Но хотя и казалось Маше, что летят они очень медленно, а всё-таки лететь было интересно и совсем не страшно. И леса, и поля, и реки, и сёла — всё казалось сверху очень красивым. Когда они пролетали над городами, то улицы в городах казались чистыми, словно вымытыми, и весь город был виден сразу, а за городом были видны луга, и по лугам ходили коровы. И это было занятно — сразу видеть и трамвай на улицах и коров на лугах.
Вдруг треск и шум в самолёте затих, и Маша, посмотрев в окно, увидела, что земля стала боком. Тут Маша испугалась и сказала шёпотом:
— Земля стала боком! Неужели мы падаем?
Но один пассажир, в кожаном пальто, засмеялся и крикнул ей:
— Вынимай, девочка, вату из ушей! На посадку идём. Сейчас остановка будет.
Всё ближе и ближе подлетала земля к самолёту, и наконец коснулся самолёт земли и снова запрыгал по кочкам. А потом остановился.
Открыли дверцу, и все пассажиры и мама с Машей сошли по лесенке на траву. И лётчик вышел из кабины, отошёл шагов за тридцать в сторону от самолёта и закурил трубку. А Маша подошла к нему и стала на него смотреть. Посмотрела-посмотрела, а потом говорит:
— Здравствуйте. Это вы нас везли?
— Я, — сказал лётчик, — я вас вёз. А как тебе, очень страшно было?
— Нет, — говорит Маша, — мне не было страшно. Только я бы хотела выше туч полететь.
— Что ж, — сказал лётчик, — может, сейчас и придётся так лететь. Кажется, дождь собирается. Ну, садись в самолёт. Сейчас дальше полетим.
Села девочка Маша в самолёт, и все сели, и снова самолёт затрясся по кочкам, а потом взлетел. И на этот раз он поднялся высоко-высоко над землёй. И вот он влетел в тучи, и земли не стало видно. Маша видела в окно только белый туман.
— сказала Маша. — Ничего не видать.
А потом поднялся самолёт ещё выше, и видела Маша под собой тучи, и это было похоже на море, только не на простое, а на молочное, с большими молочными волнами. А над этим молочным морем было синее небо и яркое жёлтое солнце. Так они и летели над этим морем, и только кое-где в этом море были дырки, и в этих дырках была видна земля, совсем не похожая на ту, которую видела Маша под Москвой. Тут совсем не было видно лесов — тут были степи, и поля, и холмы…
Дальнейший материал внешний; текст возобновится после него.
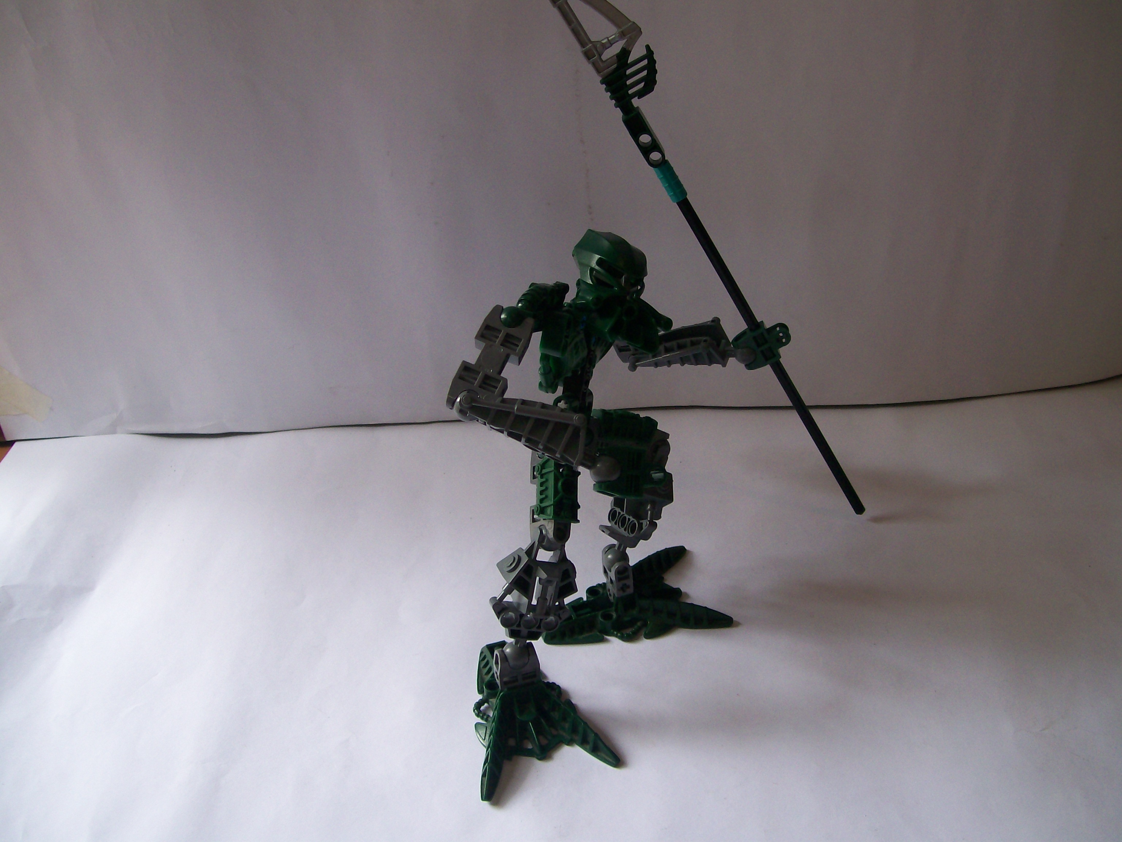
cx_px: 561
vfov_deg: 39.7
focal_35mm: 36
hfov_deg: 51.4
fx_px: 1167
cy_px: 421
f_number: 2.7
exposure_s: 1/121
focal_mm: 6
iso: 80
А домики в деревнях были белые.
И вдруг кончилось молочное море, и впереди Маша увидела настоящее синее широкое море. А на берегу этого моря стоял большой, красивый город.
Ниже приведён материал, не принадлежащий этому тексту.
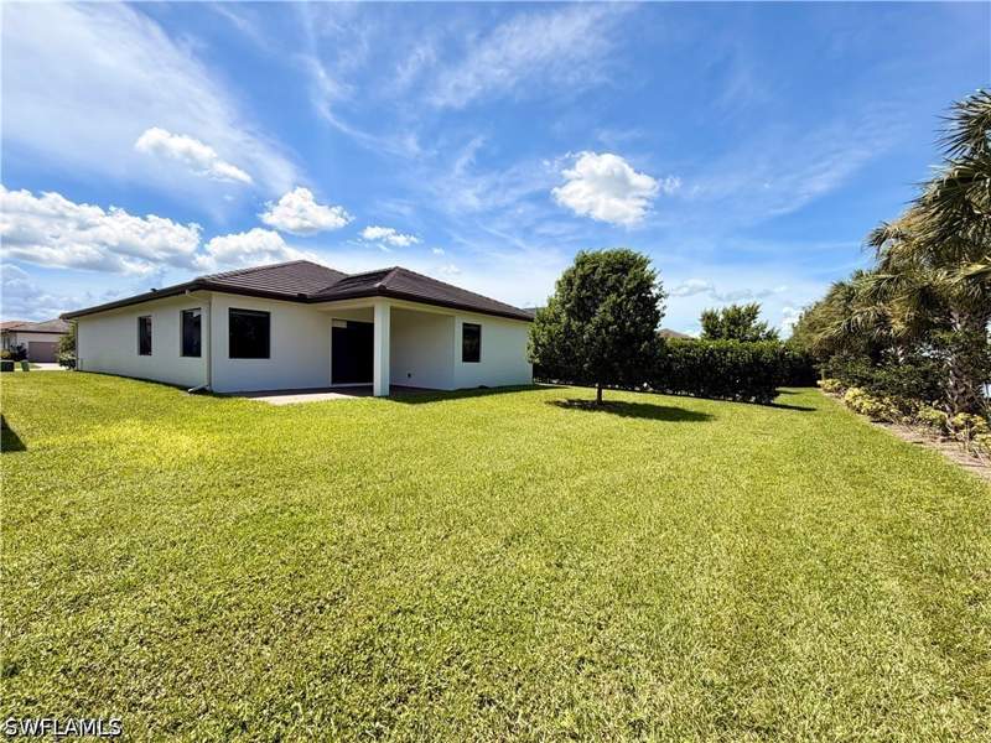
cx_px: 496
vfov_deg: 85.7
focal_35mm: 14
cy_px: 372
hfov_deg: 102.1
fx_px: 401
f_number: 2.2
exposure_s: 1/955
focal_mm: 2.22
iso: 20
— Вот и Одесса, — сказали пассажиры. — Вот и приехали, сейчас будем спускаться.
А когда самолёт остановился и Маша вышла из него, то оказалось, что остановился он на таком же поле, как и под Москвой. И города никакого тут не было, и моря. Только воздух был тёплый.
— А где же Одесса? — сказала Маша. — Я хочу в Одессу, нам на пароход нужно.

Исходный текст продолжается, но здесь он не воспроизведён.